▶ **To-do item**: Starting at the line below holding "text_box [0, 0, 1500, 102]" and stopping at the line holding "Document page, 1654x931 pixels.", print every line exactly, both ends included, and leave the rest out.

▶ **Entries provided**:
==*==

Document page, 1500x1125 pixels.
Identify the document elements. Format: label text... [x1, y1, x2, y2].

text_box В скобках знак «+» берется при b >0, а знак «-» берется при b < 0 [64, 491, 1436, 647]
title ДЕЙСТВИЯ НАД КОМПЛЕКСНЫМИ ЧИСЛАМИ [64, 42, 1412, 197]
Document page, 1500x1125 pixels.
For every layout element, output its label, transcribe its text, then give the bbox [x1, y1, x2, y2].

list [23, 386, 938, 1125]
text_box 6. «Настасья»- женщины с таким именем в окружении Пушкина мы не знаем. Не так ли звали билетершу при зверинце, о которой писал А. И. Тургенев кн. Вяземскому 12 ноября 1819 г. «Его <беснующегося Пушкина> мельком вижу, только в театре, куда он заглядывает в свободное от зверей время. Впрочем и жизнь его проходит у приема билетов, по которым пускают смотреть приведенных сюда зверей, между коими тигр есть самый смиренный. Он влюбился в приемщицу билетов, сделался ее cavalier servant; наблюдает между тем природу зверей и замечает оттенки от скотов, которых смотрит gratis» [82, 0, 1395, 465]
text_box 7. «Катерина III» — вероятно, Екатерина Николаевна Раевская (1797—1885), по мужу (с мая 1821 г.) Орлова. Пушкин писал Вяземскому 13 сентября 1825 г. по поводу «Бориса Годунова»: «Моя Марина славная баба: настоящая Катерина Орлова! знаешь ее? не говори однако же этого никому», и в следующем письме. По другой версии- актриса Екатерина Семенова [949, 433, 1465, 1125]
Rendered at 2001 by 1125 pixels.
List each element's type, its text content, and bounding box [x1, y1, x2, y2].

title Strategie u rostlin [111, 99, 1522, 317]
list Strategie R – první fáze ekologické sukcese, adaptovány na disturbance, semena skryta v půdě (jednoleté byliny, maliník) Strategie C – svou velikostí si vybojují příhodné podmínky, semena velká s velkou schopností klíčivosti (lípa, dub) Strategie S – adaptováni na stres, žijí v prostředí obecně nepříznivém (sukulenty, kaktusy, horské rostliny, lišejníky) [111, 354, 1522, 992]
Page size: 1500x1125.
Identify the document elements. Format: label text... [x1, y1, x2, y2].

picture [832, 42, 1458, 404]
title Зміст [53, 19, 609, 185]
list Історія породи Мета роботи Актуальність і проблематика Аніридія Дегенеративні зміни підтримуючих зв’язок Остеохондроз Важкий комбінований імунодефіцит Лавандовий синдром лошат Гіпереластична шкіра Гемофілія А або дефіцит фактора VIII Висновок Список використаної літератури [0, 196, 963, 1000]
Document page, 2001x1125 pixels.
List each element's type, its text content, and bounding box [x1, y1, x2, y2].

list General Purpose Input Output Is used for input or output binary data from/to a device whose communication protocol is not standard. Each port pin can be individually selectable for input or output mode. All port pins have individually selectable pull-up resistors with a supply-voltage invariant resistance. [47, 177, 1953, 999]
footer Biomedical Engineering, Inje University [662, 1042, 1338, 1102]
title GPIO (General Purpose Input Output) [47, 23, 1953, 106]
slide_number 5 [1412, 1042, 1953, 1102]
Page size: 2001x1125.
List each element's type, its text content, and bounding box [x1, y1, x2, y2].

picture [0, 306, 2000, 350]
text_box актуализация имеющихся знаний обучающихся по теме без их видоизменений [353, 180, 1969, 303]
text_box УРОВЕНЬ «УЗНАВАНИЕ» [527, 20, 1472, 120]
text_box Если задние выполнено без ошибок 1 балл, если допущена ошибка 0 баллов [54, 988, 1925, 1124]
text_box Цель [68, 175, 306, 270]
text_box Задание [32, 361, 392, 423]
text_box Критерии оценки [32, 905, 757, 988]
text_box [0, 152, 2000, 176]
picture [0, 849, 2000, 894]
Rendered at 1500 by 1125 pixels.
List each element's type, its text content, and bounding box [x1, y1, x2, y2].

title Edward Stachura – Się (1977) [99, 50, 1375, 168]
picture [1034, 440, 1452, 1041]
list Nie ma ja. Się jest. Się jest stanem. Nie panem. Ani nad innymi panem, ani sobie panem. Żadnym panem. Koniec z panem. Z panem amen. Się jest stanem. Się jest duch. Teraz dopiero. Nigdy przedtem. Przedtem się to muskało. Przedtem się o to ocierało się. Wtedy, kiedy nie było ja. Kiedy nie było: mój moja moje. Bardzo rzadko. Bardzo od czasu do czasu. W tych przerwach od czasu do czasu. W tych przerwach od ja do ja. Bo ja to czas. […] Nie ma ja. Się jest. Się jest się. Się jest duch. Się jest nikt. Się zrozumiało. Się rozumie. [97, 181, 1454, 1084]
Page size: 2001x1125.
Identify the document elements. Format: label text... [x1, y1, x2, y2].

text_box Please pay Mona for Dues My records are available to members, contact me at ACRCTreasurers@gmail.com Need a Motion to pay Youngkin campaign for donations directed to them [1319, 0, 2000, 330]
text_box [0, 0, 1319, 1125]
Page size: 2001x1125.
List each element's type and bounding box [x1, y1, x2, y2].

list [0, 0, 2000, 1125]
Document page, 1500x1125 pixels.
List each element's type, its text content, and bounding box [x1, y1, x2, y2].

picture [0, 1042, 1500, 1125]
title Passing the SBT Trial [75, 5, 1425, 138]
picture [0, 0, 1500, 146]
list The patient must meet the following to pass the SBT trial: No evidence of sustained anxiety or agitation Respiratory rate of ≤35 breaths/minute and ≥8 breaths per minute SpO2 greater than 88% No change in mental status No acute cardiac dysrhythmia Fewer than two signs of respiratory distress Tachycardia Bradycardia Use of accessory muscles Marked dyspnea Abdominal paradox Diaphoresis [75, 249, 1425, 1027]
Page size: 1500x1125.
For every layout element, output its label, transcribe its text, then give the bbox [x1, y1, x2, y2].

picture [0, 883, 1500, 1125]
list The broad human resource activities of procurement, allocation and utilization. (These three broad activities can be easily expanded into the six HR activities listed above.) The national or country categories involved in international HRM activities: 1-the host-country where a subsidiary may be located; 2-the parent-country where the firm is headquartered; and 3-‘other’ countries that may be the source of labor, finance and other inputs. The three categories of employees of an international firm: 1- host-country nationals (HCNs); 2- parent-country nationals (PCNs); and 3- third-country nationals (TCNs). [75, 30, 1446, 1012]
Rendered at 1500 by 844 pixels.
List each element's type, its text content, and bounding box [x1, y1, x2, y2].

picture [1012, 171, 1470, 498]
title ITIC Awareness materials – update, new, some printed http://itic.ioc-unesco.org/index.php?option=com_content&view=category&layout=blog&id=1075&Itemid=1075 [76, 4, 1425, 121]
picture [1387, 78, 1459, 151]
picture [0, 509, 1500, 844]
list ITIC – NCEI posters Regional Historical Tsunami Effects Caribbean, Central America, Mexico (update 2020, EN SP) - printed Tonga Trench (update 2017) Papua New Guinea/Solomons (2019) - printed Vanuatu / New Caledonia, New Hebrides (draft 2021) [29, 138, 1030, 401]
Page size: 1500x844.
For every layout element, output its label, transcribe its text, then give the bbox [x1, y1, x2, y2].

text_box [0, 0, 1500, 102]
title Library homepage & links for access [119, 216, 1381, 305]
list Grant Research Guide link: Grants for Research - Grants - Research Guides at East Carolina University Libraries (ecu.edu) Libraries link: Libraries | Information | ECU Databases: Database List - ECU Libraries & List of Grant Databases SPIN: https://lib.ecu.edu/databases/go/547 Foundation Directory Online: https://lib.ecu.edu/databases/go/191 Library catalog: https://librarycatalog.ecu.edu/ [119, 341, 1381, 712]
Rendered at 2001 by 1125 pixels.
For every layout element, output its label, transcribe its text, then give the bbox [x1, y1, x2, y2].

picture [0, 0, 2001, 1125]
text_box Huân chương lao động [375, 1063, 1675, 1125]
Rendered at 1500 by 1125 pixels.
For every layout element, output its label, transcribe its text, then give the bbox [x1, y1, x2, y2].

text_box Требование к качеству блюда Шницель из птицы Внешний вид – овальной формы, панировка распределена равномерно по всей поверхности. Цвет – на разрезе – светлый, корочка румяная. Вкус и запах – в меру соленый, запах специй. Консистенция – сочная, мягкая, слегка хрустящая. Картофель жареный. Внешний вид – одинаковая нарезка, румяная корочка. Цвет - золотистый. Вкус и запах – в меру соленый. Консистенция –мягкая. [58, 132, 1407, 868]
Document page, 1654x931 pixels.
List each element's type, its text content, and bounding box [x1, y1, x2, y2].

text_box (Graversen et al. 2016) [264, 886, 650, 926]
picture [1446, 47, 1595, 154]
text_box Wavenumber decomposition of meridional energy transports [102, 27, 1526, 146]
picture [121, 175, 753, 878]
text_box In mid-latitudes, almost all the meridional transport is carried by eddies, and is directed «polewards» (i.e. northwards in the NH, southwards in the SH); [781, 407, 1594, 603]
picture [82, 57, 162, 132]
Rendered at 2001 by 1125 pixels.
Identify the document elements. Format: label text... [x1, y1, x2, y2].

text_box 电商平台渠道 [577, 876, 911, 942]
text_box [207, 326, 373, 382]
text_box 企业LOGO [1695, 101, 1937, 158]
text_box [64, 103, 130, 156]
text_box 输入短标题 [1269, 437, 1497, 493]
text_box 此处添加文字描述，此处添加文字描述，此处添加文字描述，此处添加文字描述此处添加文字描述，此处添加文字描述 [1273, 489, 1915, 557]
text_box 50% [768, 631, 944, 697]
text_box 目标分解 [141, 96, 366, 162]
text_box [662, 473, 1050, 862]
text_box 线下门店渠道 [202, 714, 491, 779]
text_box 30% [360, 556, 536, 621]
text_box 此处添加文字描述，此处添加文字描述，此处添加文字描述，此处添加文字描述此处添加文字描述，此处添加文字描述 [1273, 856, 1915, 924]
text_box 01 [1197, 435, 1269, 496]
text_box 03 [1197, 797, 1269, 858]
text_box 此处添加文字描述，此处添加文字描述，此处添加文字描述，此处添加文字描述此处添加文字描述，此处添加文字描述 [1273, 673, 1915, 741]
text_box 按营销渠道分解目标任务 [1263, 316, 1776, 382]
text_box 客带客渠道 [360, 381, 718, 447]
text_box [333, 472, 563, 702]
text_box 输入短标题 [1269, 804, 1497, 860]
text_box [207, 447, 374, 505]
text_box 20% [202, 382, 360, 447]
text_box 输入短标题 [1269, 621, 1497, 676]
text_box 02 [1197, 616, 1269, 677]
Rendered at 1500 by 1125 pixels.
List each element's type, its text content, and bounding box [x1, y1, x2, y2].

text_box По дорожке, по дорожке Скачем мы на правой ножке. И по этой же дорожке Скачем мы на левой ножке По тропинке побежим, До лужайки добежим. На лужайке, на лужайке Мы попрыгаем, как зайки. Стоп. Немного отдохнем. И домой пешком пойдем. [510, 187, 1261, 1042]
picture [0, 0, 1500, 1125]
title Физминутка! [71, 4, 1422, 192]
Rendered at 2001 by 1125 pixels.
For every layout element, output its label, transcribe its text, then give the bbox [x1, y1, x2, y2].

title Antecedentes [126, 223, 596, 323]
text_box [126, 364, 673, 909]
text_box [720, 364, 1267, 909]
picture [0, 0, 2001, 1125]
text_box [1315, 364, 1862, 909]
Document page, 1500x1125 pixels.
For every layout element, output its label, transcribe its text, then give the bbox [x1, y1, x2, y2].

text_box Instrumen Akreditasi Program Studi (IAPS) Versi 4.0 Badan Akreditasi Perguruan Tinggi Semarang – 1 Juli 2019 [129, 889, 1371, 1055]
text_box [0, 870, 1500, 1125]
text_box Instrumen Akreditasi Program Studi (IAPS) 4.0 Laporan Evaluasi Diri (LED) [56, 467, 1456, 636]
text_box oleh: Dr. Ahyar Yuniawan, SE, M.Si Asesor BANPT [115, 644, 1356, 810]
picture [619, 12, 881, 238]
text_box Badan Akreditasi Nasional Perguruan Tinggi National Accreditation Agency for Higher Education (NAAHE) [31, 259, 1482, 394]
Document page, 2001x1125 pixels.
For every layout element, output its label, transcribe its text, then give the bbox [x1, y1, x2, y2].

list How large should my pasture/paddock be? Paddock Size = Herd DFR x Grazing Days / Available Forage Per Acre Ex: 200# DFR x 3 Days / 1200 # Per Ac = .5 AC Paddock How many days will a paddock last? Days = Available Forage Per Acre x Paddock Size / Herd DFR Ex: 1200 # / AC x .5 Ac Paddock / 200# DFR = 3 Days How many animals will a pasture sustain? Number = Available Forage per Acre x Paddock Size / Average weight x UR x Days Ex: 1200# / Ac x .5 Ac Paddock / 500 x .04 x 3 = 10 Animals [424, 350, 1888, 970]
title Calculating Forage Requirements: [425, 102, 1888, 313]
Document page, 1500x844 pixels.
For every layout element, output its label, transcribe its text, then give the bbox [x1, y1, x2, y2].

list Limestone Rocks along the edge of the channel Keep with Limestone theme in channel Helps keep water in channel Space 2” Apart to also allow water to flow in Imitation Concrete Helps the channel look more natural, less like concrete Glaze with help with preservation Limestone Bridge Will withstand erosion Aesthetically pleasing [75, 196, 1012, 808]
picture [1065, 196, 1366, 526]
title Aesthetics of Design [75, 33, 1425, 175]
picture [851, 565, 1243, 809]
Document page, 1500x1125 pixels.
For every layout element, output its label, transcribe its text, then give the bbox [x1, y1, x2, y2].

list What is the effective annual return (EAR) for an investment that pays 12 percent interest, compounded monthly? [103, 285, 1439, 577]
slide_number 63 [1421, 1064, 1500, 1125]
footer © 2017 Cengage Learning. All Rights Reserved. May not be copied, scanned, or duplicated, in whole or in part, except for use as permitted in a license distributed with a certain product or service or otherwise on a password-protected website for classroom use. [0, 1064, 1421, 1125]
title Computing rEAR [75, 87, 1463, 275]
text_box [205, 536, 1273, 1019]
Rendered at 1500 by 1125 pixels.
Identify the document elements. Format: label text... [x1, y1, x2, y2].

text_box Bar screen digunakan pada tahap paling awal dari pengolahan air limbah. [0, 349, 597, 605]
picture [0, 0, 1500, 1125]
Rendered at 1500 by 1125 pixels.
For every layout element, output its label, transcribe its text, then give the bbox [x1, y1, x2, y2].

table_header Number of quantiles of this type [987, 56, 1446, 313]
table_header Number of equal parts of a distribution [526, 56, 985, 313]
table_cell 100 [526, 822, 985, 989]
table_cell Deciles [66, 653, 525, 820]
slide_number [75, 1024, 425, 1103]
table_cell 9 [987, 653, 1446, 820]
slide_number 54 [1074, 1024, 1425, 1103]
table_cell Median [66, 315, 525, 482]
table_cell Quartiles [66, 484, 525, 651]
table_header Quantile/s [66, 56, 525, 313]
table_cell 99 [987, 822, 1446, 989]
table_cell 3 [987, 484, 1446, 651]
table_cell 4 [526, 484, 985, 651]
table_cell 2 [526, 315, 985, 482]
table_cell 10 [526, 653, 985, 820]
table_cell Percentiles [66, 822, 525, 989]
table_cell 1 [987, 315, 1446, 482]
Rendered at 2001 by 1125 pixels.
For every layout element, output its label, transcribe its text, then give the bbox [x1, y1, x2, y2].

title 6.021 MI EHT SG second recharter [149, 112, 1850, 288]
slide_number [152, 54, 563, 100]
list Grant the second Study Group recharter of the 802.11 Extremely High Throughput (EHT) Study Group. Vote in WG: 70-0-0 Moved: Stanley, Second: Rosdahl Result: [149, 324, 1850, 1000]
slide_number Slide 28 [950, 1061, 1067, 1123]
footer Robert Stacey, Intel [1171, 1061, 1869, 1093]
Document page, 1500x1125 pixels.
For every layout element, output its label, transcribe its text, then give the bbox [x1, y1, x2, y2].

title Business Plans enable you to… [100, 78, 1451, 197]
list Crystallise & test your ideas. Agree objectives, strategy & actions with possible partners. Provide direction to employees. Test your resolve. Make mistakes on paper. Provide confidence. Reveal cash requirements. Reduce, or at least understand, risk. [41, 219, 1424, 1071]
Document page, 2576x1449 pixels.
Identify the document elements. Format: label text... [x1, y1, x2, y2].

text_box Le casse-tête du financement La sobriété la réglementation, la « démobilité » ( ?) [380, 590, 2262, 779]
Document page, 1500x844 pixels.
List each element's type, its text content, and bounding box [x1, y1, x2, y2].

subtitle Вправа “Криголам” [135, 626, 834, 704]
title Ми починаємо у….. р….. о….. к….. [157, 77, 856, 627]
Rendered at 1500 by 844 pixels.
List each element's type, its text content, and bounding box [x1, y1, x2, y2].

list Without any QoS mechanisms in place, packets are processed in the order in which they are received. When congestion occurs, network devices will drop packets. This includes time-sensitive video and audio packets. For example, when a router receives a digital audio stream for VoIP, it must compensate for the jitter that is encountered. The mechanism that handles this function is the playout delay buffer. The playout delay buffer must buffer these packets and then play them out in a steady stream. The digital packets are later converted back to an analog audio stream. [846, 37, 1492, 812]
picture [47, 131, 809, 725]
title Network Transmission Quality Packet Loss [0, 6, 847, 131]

==*==

▶ **Task response**:
text_box [0, 0, 1500, 102]
title Library homepage & links for access [119, 216, 1381, 305]
list Grant Research Guide link: Grants for Research - Grants - Research Guides at East Carolina University Libraries (ecu.edu) Libraries link: Libraries | Information | ECU Databases: Database List - ECU Libraries & List of Grant Databases SPIN: https://lib.ecu.edu/databases/go/547 Foundation Directory Online: https://lib.ecu.edu/databases/go/191 Library catalog: https://librarycatalog.ecu.edu/ [119, 341, 1381, 712]
Rendered at 2001 by 1125 pixels.
For every layout element, output its label, transcribe its text, then give the bbox [x1, y1, x2, y2].

picture [0, 0, 2001, 1125]
text_box Huân chương lao động [375, 1063, 1675, 1125]
Rendered at 1500 by 1125 pixels.
For every layout element, output its label, transcribe its text, then give the bbox [x1, y1, x2, y2].

text_box Требование к качеству блюда Шницель из птицы Внешний вид – овальной формы, панировка распределена равномерно по всей поверхности. Цвет – на разрезе – светлый, корочка румяная. Вкус и запах – в меру соленый, запах специй. Консистенция – сочная, мягкая, слегка хрустящая. Картофель жареный. Внешний вид – одинаковая нарезка, румяная корочка. Цвет - золотистый. Вкус и запах – в меру соленый. Консистенция –мягкая. [58, 132, 1407, 868]
Document page, 1654x931 pixels.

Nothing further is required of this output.